250+ TOP MCQs on Number Theory and Answers

Cryptography Multiple Choice Questions on “Number Theory”.

1. If a|b and b|c, then a|c.
a) True
b) False

Answer: a
Clarification: The statement is true. For ex, 11|66 and 66|198 = 11|198.

2. GCD(a,b) is the same as GCD(|a|,|b|).
a) True
b) False

Answer: a
Clarification:This is true. gcd(60,24) = gcd(60,-24) = 12.

3. Calculate the GCD of 1160718174 and 316258250 using Euclidean algorithm.
a) 882
b) 770
c) 1078
d) 1225

Answer: c
Clarification: GCD(1160718174, 316258250) = 1078.

4. Calculate the GCD of 102947526 and 239821932 using Euclidean algorithm.
a) 11
b) 12
c) 8
d) 6

Answer: d
Clarification: GCD(102947526, 239821932) = 6.

5. Calculate the GCD of 8376238 and 1921023 using Euclidean algorithm.
a) 13
b) 12
c) 17
d) 7

Answer: a
Clarification: GCD(8376238, 1921023) = 13.

6. What is 11 mod 7 and -11 mod 7?
a) 4 and 5
b) 4 and 4
c) 5 and 3
d) 4 and -4

Answer: d
Clarification:11 mod 7 = 4 ; -11 mod 7 = -4 mod 7 = 3 mod 7.

7. Which of the following is a valid property for concurrency?
a) a = b (mod n) if n|(a-b)
b) a = b (mod n) implies b = a (mod n)
c) a = b (mod n) and b = c (mod n) implies a = c (mod n)
d) All of the mentioned

Answer: d
Clarification: All are valid properties of congruences and can be checked by using substituting values.

8. [(a mod n) + (b mod n)] mod n = (a+b) mod n
a) True
b) False

Answer: a
Clarification: The equivalence is true and can be checked by substituting values.

9. [(a mod n) – (b mod n)] mod n = (b – a) mod n
a) True
b) False

Answer:b
Clarification:The equivalence is false and can be checked by substituting values.
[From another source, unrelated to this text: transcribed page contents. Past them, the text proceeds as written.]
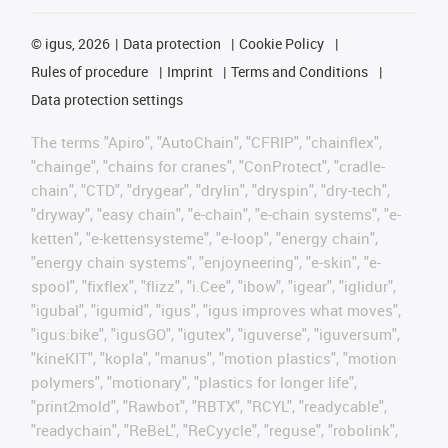
©
igus, 2026
Data protection
Cookie Policy
Rules of procedure
Imprint
Terms and Conditions
Data protection settings
The terms "Apiro", "AutoChain", "CFRIP", "chainflex",
"chainge", "chains for cranes", "ConProtect", "cradle-
chain", "CTD", "drygear", "drylin", "dryspin", "dry-tech",
"dryway", "easy chain", "e-chain", "e-chain systems", "e-
ketten", "e-kettensysteme", "e-loop", "energy chain",
"energy chain systems", "enjoyneering", "e-skin", "e-
spool", "fixflex", "flizz", "i.Cee", "ibow", "igear", "iglidur",
"igubal", "igumid", "igus", "igus improves what moves",
"igus:bike", "igusGO", "igutex", "iguverse", "iguversum",
"kineKIT", "kopla", "manus", "motion plastics", "motion
polymers", "motionary", "plastics for longer life",
"print2mold", "Rawbot", "RBTX", "RCYL", "readycable",
"readychain", "ReBeL", "ReCyycle", "reguse", "robolink",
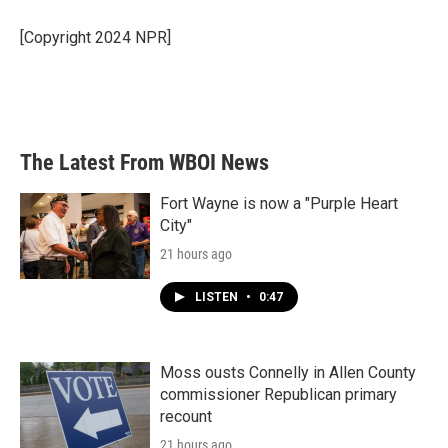
o
e
d
o
r
I
[Copyright 2024 NPR]
k
n
The Latest From WBOI News
Fort Wayne is now a "Purple Heart
City"
21 hours ago
LISTEN
•
0:47
Moss ousts Connelly in Allen County
commissioner Republican primary
recount
21 hours ago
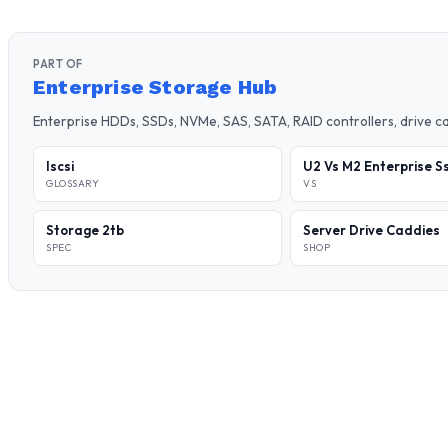
PART OF
Enterprise Storage Hub
Enterprise HDDs, SSDs, NVMe, SAS, SATA, RAID controllers, drive 
Iscsi
U2 Vs M2 Enterprise S
GLOSSARY
VS
Storage 2tb
Server Drive Caddies
SPEC
SHOP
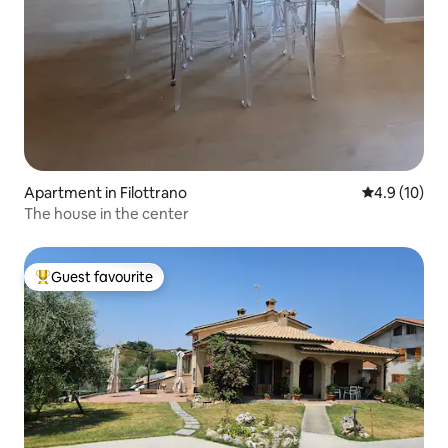
Apartment in Filottrano
4.9 out of 5
4.9 (10)
The house in the center
Guest favourite
Top guest favourite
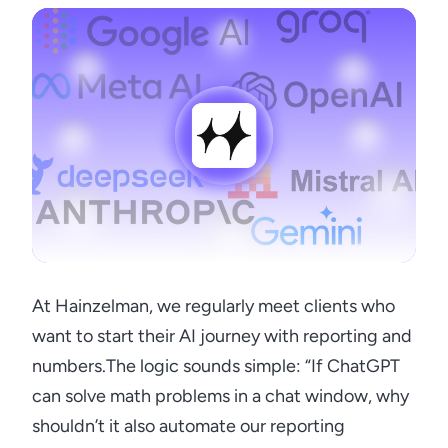
At Hainzelman, we regularly meet clients who
want to start their AI journey with reporting and
numbers.The logic sounds simple: “If ChatGPT
can solve math problems in a chat window, why
shouldn’t it also automate our reporting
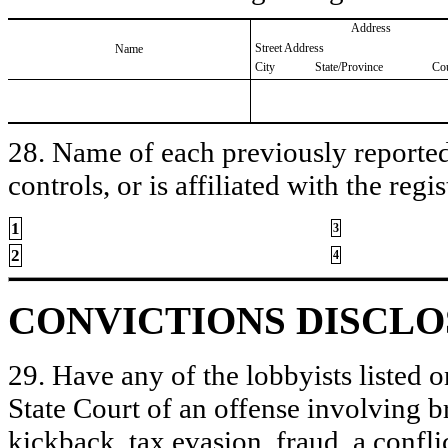
Address
Street Address
Name
City
State/Province
Co
28. Name of each previously reported 
controls, or is affiliated with the regis
1
3
2
4
CONVICTIONS DISCL
29. Have any of the lobbyists listed o
State Court of an offense involving b
kickback, tax evasion, fraud, a conflic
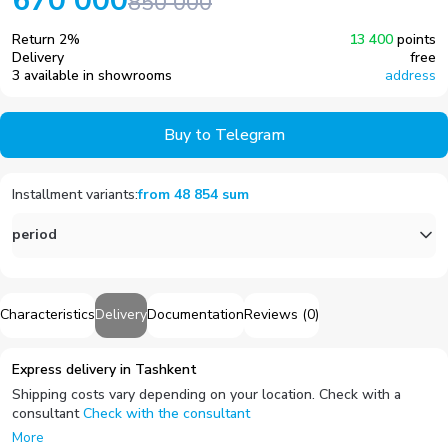
670 000
850 000
Return
2
%
13 400
points
Delivery
free
3 available in showrooms
address
Buy to Telegram
Installment variants
:
from
48 854
sum
period
Characteristics
Delivery
Documentation
Reviews
(
0
)
Express delivery in Tashkent
Shipping costs vary depending on your location. Check with a
consultant
Check with the consultant
More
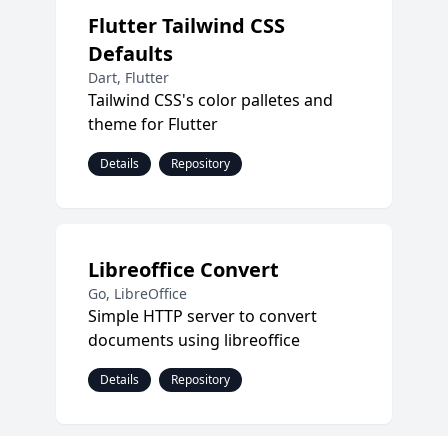
Flutter Tailwind CSS
Defaults
Dart, Flutter
Tailwind CSS's color palletes and
theme for Flutter
Details
Repository
Libreoffice Convert
Go, LibreOffice
Simple HTTP server to convert
documents using libreoffice
Details
Repository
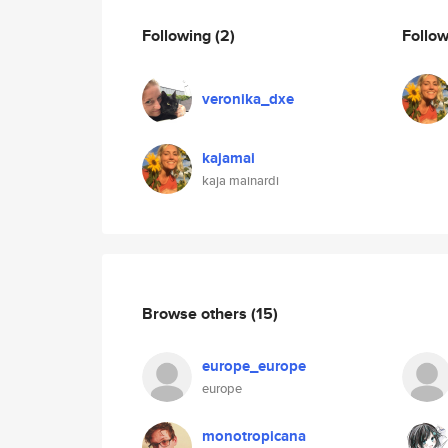
Following
(2)
Follo
veronika_dxe
kajamai
kaja mainardi
Browse others
(15)
europe_europe
europe
monotropicana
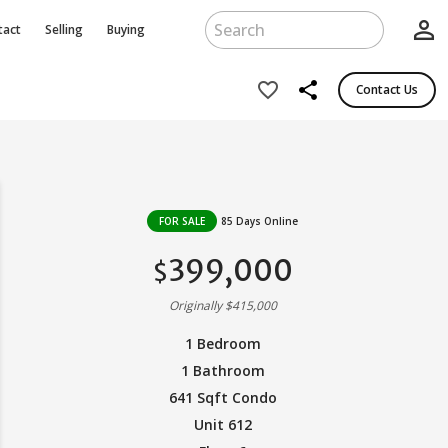
person_outline
tact
Selling
Buying
share
favorite_border
Contact Us
FOR SALE
85 Days Online
399,000
$
Originally $415,000
1 Bedroom
1 Bathroom
641 Sqft Condo
Unit 612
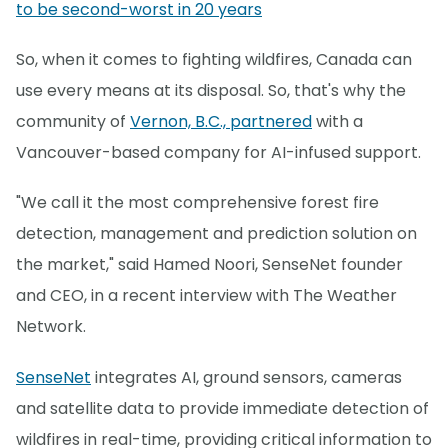
to be second-worst in 20 years
So, when it comes to fighting wildfires, Canada can
use every means at its disposal. So, that's why the
community of
Vernon, B.C., partnered
with a
Vancouver-based company for AI-infused support.
"We call it the most comprehensive forest fire
detection, management and prediction solution on
the market," said Hamed Noori, SenseNet founder
and CEO, in a recent interview with The Weather
Network.
SenseNet
integrates AI, ground sensors, cameras
and satellite data to provide immediate detection of
wildfires in real-time, providing critical information to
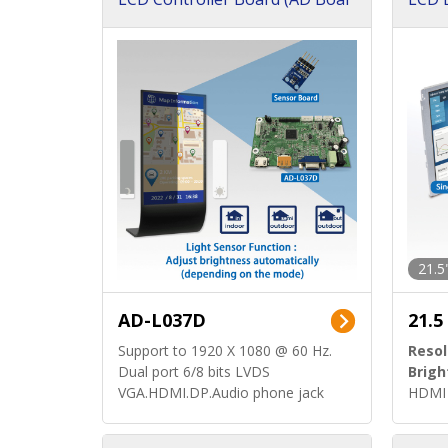
d)
ard)
21.5
AD-L037D
21.5
Support to 1920 X 1080 @ 60 Hz.
Resol
Dual port 6/8 bits LVDS
Brigh
VGA.HDMI.DP.Audio phone jack
HDMI 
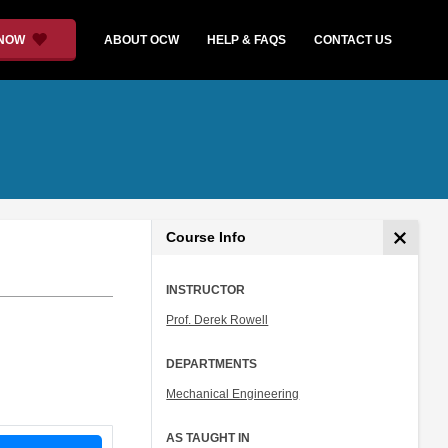
 NOW
ABOUT OCW
HELP & FAQS
CONTACT US
Course Info
INSTRUCTOR
Prof. Derek Rowell
DEPARTMENTS
Mechanical Engineering
AS TAUGHT IN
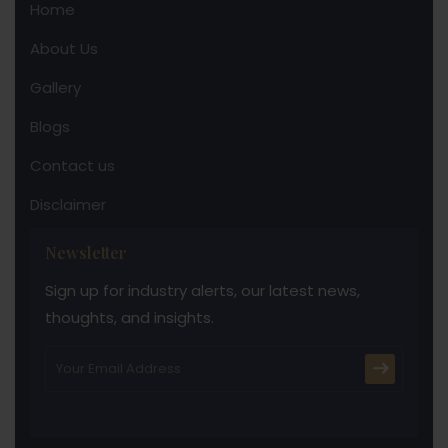
Home
About Us
Gallery
Blogs
Contact us
Disclaimer
Newsletter
Sign up for industry alerts, our latest news,
thoughts, and insights.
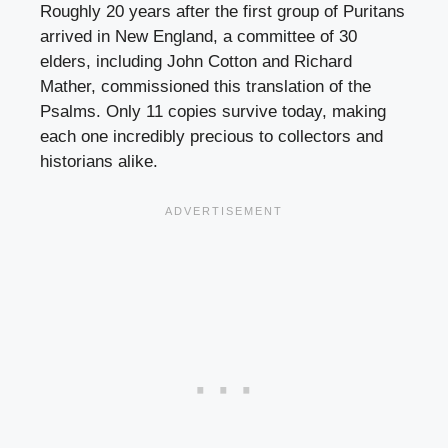
Roughly 20 years after the first group of Puritans
arrived in New England, a committee of 30
elders, including John Cotton and Richard
Mather, commissioned this translation of the
Psalms. Only 11 copies survive today, making
each one incredibly precious to collectors and
historians alike.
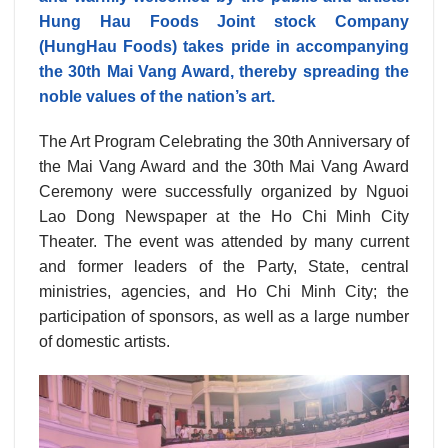
Hung Hau Foods Joint stock Company
(HungHau Foods) takes pride in accompanying
the 30th Mai Vang Award, thereby spreading the
noble values of the nation’s art.
The Art Program Celebrating the 30th Anniversary of
the Mai Vang Award and the 30th Mai Vang Award
Ceremony were successfully organized by Nguoi
Lao Dong Newspaper at the Ho Chi Minh City
Theater. The event was attended by many current
and former leaders of the Party, State, central
ministries, agencies, and Ho Chi Minh City; the
participation of sponsors, as well as a large number
of domestic artists.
The correct equivalence would be [(a mod n) – (b mod n)] mod n = (a – b) mod n.

10. 11⁷ mod 13 =
a) 3
b) 7
c) 5
d) 15

Answer: d
Clarification: The correct answer is 2. Or in this case 15 mod 13 = 2.

11. The multiplicative Inverse of 1234 mod 4321 is
a) 3239
b) 3213
c) 3242
d) Does not exist

Answer: a
Clarification: The multiplicative Inverse of 1234 mod 4321 is 3239.

12. The multiplicative Inverse of 550 mod 1769 is
a) 434
b) 224
c) 550
d) Does not exist

Answer: a
Clarification: The multiplicative Inverse of 550 mod 1769 is 550.

13. The multiplicative Inverse of 24140 mod 40902 is
a) 2355
b) 5343
c) 3534
d) Does not exist

Answer: d
Clarification: The multiplicative Inverse does not exist as GCD (24140, 40902) = 34.